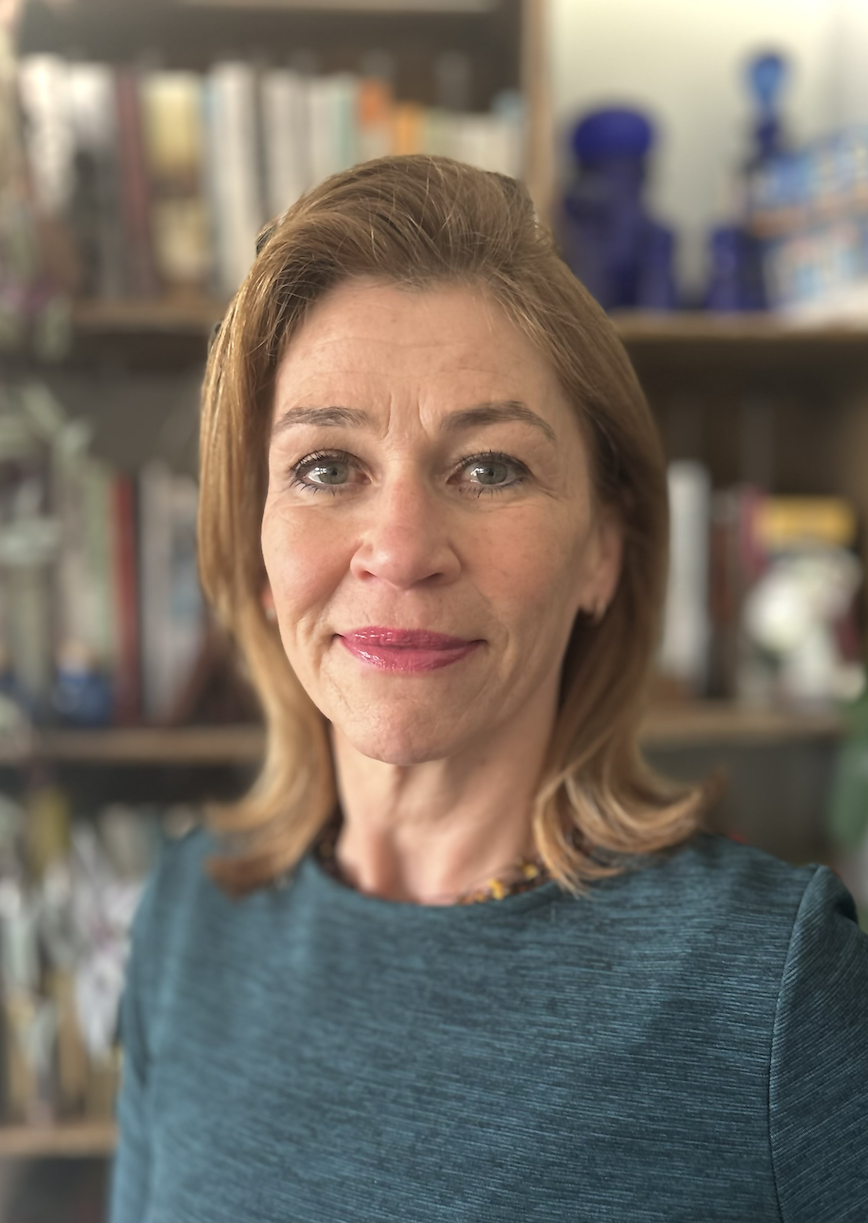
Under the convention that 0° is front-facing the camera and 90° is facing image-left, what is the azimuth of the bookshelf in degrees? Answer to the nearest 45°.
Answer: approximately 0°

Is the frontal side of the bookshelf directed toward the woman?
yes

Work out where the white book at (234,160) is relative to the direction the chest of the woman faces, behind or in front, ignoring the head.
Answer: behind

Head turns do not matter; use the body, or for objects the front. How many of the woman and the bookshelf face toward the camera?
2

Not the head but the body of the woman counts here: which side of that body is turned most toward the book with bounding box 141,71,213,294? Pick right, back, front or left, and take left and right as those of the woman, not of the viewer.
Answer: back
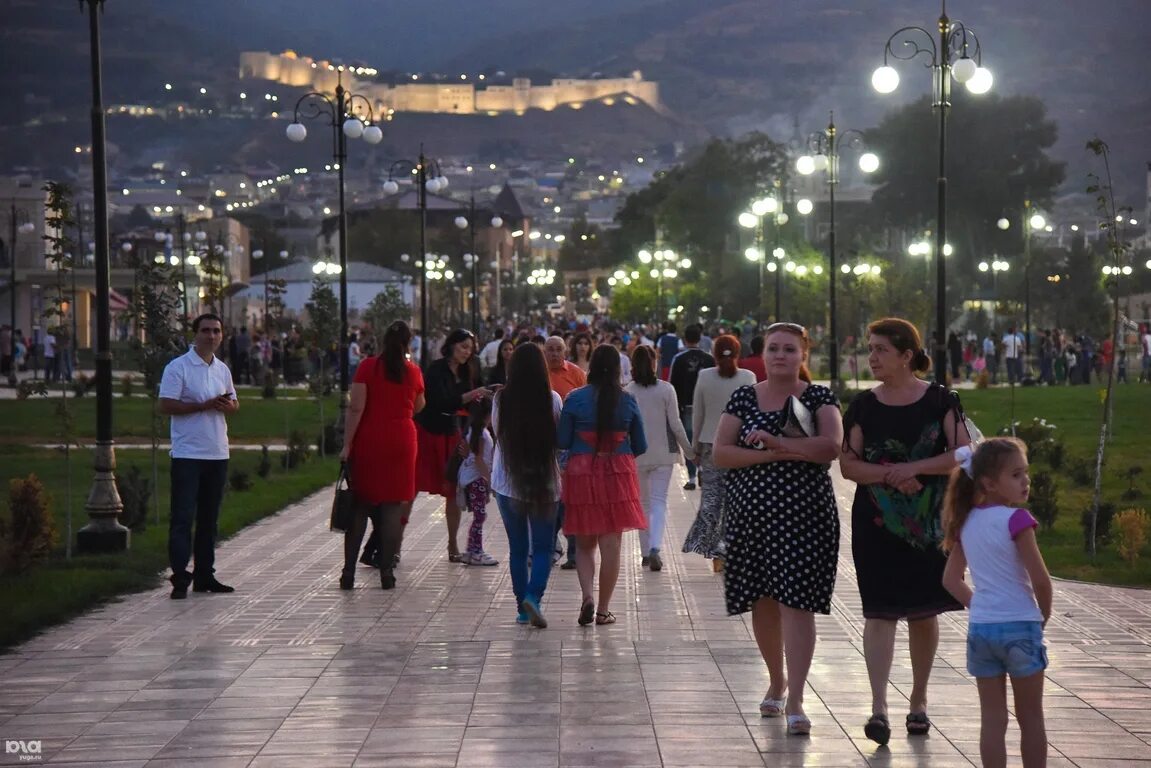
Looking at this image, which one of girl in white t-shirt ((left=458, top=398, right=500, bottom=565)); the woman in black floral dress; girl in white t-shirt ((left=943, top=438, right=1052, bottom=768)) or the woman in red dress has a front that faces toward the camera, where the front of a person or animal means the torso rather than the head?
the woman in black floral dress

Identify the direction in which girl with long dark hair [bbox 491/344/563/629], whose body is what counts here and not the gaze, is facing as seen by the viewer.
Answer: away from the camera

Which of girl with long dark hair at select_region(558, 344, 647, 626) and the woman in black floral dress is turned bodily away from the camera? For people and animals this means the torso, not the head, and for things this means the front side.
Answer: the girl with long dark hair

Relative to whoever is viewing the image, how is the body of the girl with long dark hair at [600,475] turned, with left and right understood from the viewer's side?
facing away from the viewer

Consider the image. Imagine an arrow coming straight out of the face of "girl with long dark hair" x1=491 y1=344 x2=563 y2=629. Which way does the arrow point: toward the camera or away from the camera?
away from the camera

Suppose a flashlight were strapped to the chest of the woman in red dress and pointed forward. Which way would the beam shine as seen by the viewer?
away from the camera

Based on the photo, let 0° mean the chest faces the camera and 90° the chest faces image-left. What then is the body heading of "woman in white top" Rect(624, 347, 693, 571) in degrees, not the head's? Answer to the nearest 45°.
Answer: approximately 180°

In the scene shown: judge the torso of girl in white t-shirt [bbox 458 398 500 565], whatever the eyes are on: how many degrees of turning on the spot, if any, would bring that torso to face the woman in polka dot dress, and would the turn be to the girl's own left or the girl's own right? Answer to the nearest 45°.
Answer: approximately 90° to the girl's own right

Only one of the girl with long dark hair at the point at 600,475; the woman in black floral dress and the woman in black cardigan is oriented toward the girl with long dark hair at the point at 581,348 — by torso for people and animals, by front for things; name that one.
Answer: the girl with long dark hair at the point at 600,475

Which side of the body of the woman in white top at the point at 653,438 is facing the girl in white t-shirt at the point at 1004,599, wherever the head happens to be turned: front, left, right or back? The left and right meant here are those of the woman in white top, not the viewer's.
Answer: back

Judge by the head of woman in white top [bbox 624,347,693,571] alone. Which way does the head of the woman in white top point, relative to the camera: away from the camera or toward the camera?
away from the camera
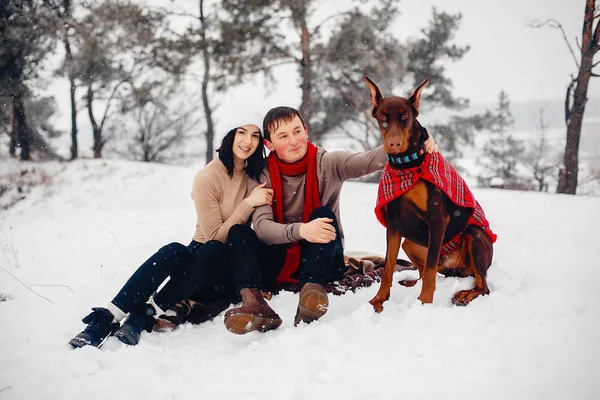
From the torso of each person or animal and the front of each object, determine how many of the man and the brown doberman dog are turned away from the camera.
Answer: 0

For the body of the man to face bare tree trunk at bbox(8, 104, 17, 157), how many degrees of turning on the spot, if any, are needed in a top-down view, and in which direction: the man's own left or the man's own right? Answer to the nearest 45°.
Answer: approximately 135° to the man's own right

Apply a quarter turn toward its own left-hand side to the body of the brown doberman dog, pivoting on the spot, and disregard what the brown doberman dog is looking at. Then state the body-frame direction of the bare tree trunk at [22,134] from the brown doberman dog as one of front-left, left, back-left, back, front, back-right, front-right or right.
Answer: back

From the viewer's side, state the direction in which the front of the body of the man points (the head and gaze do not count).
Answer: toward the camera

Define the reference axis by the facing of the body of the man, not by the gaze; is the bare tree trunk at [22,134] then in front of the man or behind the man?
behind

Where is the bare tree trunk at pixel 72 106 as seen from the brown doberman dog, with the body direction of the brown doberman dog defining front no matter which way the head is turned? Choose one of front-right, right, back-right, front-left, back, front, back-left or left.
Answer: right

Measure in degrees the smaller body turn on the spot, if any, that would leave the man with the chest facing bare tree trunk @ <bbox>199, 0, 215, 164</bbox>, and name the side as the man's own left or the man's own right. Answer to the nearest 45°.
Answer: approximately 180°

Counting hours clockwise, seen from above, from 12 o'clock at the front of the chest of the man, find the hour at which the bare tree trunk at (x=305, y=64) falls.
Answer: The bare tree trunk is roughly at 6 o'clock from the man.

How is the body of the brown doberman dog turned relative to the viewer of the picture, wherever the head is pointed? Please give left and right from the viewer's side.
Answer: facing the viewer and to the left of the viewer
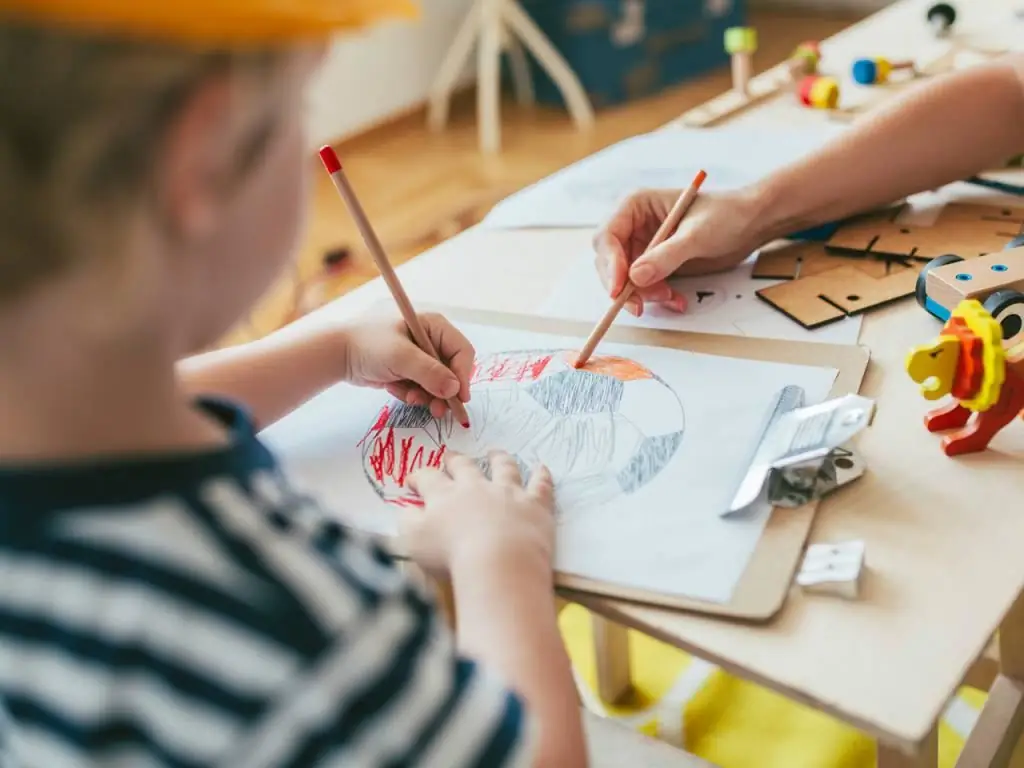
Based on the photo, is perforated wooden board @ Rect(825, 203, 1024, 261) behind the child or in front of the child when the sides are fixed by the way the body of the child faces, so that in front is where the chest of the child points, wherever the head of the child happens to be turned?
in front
════
# Aufgabe:
Kannst du die Zeilen wortgetreu abschreiben, beginnend mit der Zeile, die „Only one of“ enthält, und endend nach der Zeile, die „Answer: approximately 135°“ enthält? Lass die Bilder dabei weg.

# Antwortfeld:
Only one of the girl with long dark hair at the point at 600,475; the woman in black floral dress and the woman in black cardigan is oriented toward the girl with long dark hair at the point at 581,348 — by torso for people and animals, by front for things; name that one.
Answer: the girl with long dark hair at the point at 600,475

Which side of the body of the woman in white top at the point at 653,438 is facing the girl in white t-shirt at the point at 1004,599, wherever the head happens to be turned: front, left, right or back? The left and right meant here are those of the woman in white top, not the viewer's.
Answer: back

Judge by the head of woman in white top [bbox 624,347,693,571] alone. Which way does the head of the woman in white top point, relative to the camera: away from the camera or toward the camera?
away from the camera
From the torso of each person or animal and the front of each object, determine how many of the man and the brown doberman dog are turned away from the camera.
Answer: 0

For the body of the man to face bare tree trunk at bbox(8, 104, 17, 157), how many degrees of turning on the spot, if any, are needed in a top-down view, and in which direction: the man's own left or the man's own right? Answer to the nearest 45°.
Answer: approximately 135° to the man's own right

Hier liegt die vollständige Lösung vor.